# Your objective
Rewrite the rows from the line containing "Imagine the black" through the line containing "The stone slab pavement is", changing "stone paving slab" to "paving stone" and keeping everything else the same.

(Collected data entries)

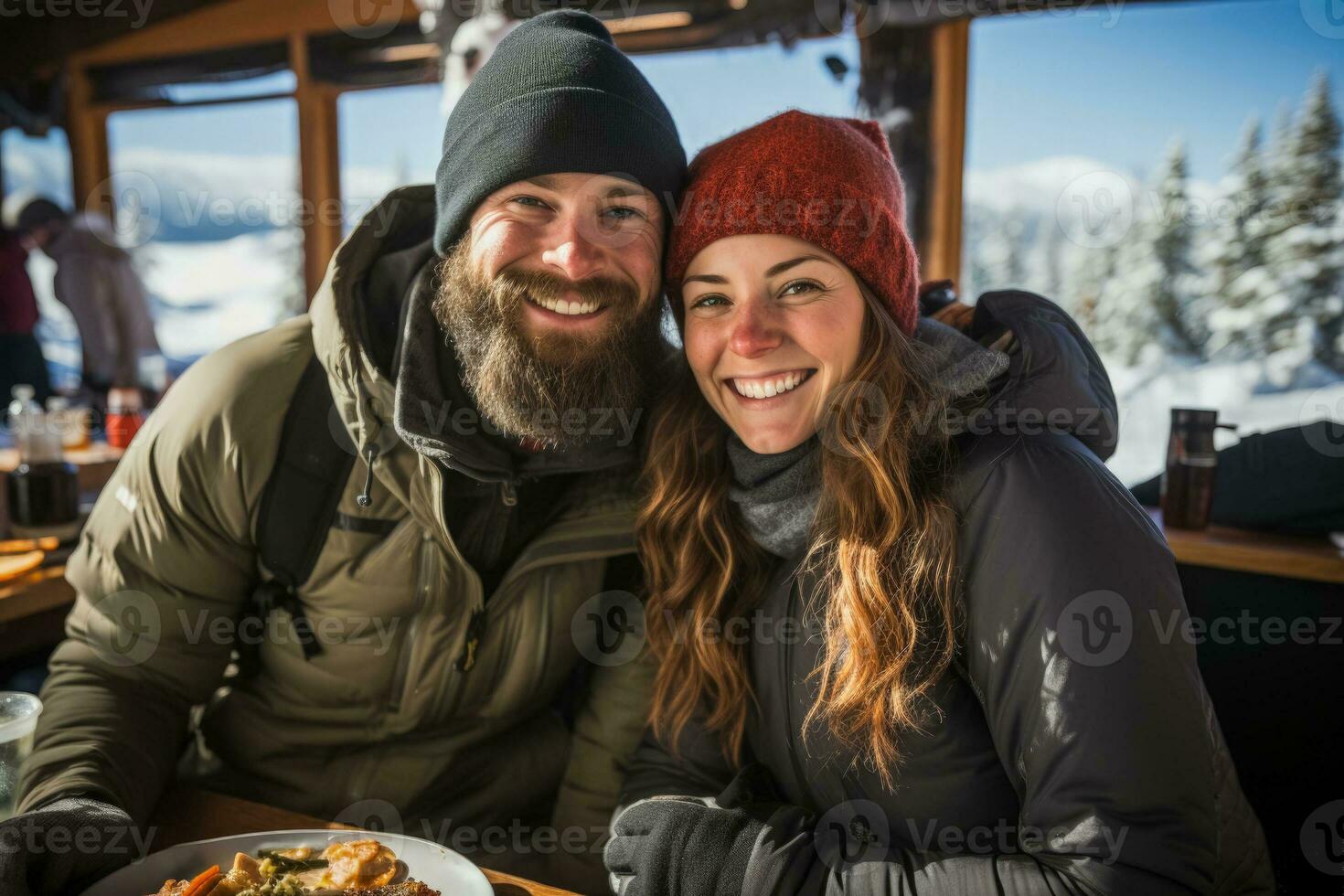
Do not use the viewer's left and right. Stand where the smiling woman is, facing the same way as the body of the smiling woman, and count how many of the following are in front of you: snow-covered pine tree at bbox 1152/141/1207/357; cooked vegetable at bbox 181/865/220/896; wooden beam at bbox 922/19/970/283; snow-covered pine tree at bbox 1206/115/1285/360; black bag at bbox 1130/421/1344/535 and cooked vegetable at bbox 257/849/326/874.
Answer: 2

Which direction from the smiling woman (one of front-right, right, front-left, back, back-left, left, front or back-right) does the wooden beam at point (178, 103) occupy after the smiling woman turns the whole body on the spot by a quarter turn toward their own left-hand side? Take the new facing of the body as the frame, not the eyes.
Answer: back

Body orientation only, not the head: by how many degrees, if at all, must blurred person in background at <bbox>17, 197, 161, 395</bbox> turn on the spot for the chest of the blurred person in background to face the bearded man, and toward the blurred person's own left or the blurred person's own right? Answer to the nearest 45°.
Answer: approximately 90° to the blurred person's own left

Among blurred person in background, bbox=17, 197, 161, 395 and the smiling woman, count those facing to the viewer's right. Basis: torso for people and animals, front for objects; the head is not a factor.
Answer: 0

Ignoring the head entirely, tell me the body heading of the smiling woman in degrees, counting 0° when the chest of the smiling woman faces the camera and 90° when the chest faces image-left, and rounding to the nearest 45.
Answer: approximately 45°

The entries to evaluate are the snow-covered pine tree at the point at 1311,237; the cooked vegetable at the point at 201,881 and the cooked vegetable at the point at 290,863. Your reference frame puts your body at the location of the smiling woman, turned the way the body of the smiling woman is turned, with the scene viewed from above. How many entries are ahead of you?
2

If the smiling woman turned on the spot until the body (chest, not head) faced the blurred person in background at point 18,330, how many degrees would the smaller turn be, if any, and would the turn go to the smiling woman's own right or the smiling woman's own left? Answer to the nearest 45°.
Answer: approximately 90° to the smiling woman's own right

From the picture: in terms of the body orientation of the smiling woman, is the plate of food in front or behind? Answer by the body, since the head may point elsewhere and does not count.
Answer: in front

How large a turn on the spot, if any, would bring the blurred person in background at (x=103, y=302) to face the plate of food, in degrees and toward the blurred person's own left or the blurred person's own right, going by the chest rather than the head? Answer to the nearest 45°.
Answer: approximately 90° to the blurred person's own left

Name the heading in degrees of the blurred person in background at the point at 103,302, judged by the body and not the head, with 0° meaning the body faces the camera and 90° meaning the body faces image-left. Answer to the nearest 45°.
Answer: approximately 90°

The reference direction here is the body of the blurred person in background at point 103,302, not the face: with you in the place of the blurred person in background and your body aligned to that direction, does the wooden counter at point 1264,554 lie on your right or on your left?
on your left

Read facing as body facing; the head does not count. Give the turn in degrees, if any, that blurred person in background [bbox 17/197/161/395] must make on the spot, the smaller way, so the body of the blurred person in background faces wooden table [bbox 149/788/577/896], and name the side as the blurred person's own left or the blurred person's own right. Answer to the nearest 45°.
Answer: approximately 90° to the blurred person's own left
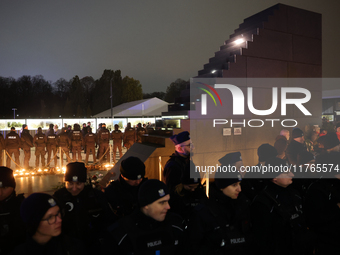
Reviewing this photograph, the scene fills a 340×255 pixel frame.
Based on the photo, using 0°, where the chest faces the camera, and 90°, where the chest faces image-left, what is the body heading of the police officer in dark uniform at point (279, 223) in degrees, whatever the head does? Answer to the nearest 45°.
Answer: approximately 315°

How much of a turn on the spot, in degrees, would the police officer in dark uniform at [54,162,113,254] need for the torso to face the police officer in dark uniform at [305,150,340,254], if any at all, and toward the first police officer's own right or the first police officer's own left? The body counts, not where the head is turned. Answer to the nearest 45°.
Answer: approximately 90° to the first police officer's own left

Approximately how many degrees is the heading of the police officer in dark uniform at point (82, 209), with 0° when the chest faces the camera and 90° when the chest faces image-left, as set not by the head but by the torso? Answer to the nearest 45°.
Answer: approximately 0°

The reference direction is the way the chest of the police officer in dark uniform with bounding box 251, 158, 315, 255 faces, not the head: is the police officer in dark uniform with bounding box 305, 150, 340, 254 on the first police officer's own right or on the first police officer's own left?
on the first police officer's own left

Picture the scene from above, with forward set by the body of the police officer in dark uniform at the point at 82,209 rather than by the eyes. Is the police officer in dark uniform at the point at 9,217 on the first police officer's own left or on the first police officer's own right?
on the first police officer's own right

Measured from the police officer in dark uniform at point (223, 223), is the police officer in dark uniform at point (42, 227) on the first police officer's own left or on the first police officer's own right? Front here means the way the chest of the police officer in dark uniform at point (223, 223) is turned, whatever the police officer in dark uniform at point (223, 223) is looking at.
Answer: on the first police officer's own right
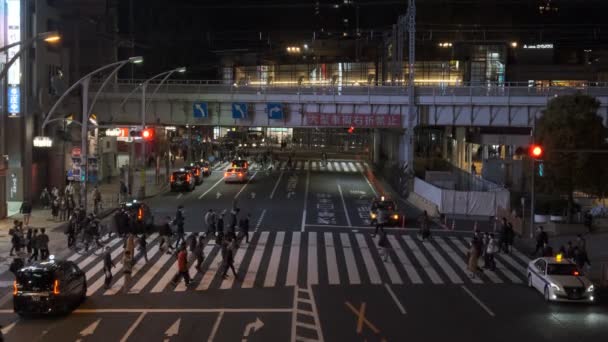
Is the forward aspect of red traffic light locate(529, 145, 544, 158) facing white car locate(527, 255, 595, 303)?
yes

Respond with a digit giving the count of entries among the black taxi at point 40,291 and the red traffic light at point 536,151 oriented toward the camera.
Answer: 1

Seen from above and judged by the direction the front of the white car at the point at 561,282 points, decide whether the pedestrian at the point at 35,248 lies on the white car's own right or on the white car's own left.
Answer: on the white car's own right
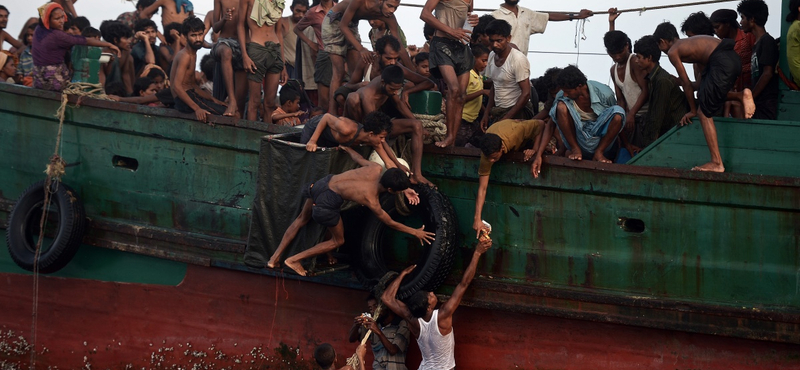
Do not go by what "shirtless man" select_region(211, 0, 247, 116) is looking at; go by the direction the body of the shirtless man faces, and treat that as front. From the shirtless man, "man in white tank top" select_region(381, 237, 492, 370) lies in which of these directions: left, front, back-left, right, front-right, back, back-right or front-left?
front-left

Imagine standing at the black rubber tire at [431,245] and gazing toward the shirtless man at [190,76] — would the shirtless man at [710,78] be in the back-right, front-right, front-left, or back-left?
back-right

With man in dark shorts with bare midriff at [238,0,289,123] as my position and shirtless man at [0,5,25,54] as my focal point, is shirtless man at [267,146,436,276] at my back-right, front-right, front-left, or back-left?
back-left

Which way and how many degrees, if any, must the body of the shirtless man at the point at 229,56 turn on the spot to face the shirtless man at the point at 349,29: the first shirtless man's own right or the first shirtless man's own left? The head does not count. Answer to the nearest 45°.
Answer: approximately 90° to the first shirtless man's own left

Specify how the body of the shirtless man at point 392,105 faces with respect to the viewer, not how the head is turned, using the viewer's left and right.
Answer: facing the viewer and to the right of the viewer

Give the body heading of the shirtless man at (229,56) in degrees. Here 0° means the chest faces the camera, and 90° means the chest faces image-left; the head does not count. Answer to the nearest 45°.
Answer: approximately 0°

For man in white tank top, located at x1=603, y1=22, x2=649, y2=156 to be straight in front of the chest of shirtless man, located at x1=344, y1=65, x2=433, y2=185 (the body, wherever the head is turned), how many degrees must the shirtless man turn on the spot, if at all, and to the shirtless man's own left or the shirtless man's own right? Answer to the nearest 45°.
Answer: approximately 45° to the shirtless man's own left

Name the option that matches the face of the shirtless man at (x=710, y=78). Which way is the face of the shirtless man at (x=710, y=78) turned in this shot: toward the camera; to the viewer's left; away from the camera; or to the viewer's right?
to the viewer's left

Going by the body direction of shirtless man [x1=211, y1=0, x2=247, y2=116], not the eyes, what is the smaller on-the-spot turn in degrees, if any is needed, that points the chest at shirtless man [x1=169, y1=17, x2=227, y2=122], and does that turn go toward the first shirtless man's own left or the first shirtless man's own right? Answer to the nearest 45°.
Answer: approximately 45° to the first shirtless man's own right

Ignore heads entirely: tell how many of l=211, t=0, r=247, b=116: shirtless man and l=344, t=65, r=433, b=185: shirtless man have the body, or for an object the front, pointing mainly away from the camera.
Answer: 0
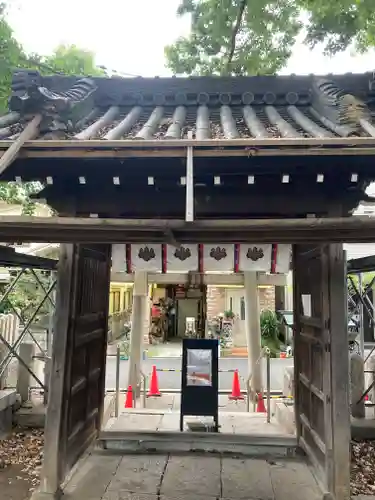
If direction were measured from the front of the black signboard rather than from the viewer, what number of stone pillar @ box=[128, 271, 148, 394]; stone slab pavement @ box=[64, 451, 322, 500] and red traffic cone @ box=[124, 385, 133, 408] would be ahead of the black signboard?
1

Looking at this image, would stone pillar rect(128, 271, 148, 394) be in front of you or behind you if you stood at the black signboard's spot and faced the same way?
behind

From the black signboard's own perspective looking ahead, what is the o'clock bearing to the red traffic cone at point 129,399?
The red traffic cone is roughly at 5 o'clock from the black signboard.

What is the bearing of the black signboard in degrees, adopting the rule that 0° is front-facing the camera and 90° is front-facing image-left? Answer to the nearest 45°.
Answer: approximately 0°

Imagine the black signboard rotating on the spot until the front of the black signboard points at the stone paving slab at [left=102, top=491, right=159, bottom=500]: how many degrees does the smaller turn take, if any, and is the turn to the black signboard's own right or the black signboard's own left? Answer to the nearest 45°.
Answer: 0° — it already faces it

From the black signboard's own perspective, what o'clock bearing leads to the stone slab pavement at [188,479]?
The stone slab pavement is roughly at 12 o'clock from the black signboard.

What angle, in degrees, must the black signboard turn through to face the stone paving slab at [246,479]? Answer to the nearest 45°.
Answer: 0° — it already faces it

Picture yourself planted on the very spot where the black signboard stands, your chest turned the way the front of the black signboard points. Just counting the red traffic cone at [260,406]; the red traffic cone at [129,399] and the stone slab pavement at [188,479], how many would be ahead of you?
1

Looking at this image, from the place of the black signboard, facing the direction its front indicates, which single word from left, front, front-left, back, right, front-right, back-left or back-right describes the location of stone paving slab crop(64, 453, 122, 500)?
front-right
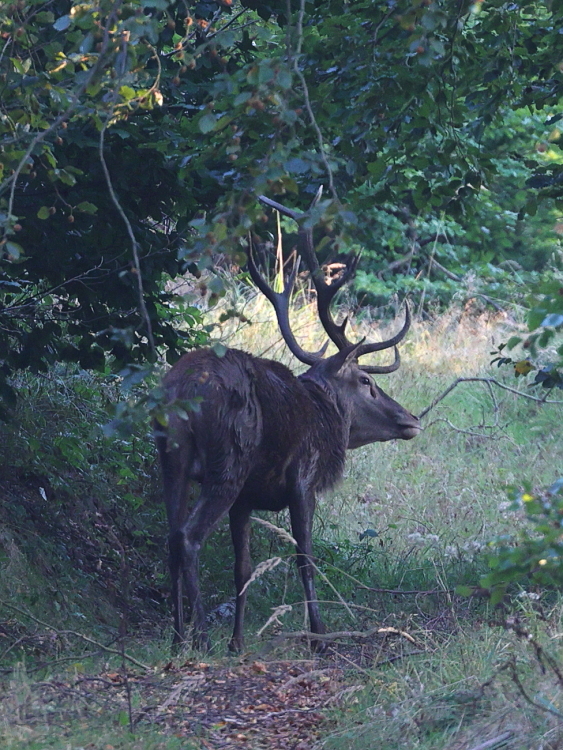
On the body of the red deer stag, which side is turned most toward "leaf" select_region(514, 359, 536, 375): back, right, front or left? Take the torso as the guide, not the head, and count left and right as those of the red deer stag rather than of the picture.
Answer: right

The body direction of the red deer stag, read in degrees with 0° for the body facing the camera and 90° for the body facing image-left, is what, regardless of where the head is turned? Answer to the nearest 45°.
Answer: approximately 225°

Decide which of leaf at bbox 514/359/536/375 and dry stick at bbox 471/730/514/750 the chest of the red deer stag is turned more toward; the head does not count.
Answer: the leaf

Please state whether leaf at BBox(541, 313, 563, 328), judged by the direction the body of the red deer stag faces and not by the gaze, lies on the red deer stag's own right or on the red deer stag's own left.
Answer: on the red deer stag's own right
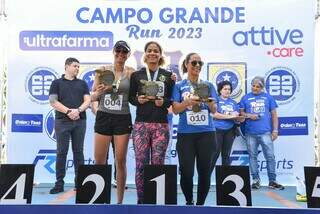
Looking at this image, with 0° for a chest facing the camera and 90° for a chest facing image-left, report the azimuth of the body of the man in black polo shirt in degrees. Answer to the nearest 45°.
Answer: approximately 0°

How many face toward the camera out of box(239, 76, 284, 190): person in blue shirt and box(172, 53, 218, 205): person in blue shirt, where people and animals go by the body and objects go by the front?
2

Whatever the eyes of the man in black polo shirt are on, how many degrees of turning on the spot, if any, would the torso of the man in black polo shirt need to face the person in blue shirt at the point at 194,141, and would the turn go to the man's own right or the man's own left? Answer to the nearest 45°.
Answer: approximately 45° to the man's own left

# Solution to this exercise
Imagine the black signboard rotating on the spot until the front of the black signboard points at the paving stone at [left=102, top=491, right=159, bottom=500]: how many degrees does the smaller turn take, if any, and is the turn to the black signboard's own right or the black signboard's own left? Answer to the nearest 45°.
Answer: 0° — it already faces it

From the black signboard's own perspective, what o'clock bearing leads to the stone slab pavement at [188,479]?
The stone slab pavement is roughly at 12 o'clock from the black signboard.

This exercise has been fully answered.